The artist and filmmaker delves into the constructs of memory and explores how our present affects our past in a disturbing journey
Exploring the overlap between fact and fiction, renowned filmmaker and artist Sarah Turner's new film, Perestroika plays with the ways in which we experience memory. The conscious stream of thought we experience as sentient beings is constantly affected by the present, so our thoughts are never linear, and in an attempt to display that tension, Perestroika follows Turner in a reenactment of a journey she took in the 80s in which a close friend of hers died. Based entirely on a journey across Siberia in December 1988, the two-hour film follows the narrator who suffers from retrograde amnesia, reliving a memory while constantly moving forward in time. The conceptual elements of the film consist of haunting shots, in which something as simple as looking out of a train window for two hours becomes an intense and sometimes disturbing experience.
Dazed Digital: Why Siberia?
Sarah Turner: It was based on the premise that I was documenting the changes in a country going from communism to capitalism, and it's a re-enactment of the journey from 1987-88 that we had made together, thus blurring the lines between fact and fiction.
DD: Did you shoot all the imagery on-site yourself? Where did the footage come from?
Sarah Turner: Basically, we used the archive footage from the train window in 1987. When I repeated the journey we had three cameras and we shot continuously from the train window on the second journey.
DD: How close is the protagonist in the film to you in reality? Would you describe the narrator as the protagonist at all?
Sarah Turner: That's a hard question to answer – the character of Sarah Turner is a consciously constructed character and, as the film progresses, the character becomes increasingly delusional. What was important was the status was believable – that the fictional character believed that the lake was in fact on fire. So it follows that tradition of the mad person as the visionary.
DD: How did you aim to convey the idea that you were travelling both in memory as well as geographically?
Sarah Turner: It was quite hard – we did it by working the details into the narration and made sure that the repeated journey was also taken at exactly the same time, as it was crucial to the climate change idea. The first time I went to the Soviet Union, I took the train on Christmas Day. I made absolutely sure that it was as near to that time of years it could be, so I took the trainon on New Years Eve for the shoot, five days difference. The conditions were exactly the same at least weather-wise. How does anyone experience the present? We're always affected by our past. All those ideas go into the film.
DD: What kind of reaction do you expect from an audience?
Sarah Turner: Well, I think it depends on different audiences.

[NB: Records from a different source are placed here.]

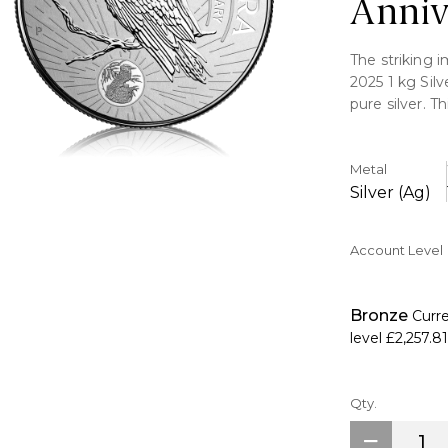
Anniv
The striking 
2025 1 kg Silv
pure silver. T
Perth Mint, is
design.
Metal
Key Features:
Silver (Ag)
>Includes one 
Account Level
>Includes a d
>Limited produ
>Australian l
Bronze
Curr
>Security fea
level
£2,257.81
>The renowne
reverse.
>King Charles 
Qty.
>Astonished b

On one level, some people will get more out of it if they're familiar with the language of experimental film and contemporary art. Some might find it really boring! Just sitting on a train looking out a window sounds boring, but some people at the London Film Festival were very, very upset by it. Obviously, when I showed it in London, there were people in the audience who knew Sian, the girl who died in the film, and it's extremely upsetting to hear someone speak who's been dead for a long time - much more upsetting than looking at a photograph. But some people there didn't know me or Sian, and I was quite surprised that they were upset. I think people enjoy the film's intensity, for me it's very physical – the experience of being on that train… the journey was four days and the film is two hours so it's quite a compressed experience.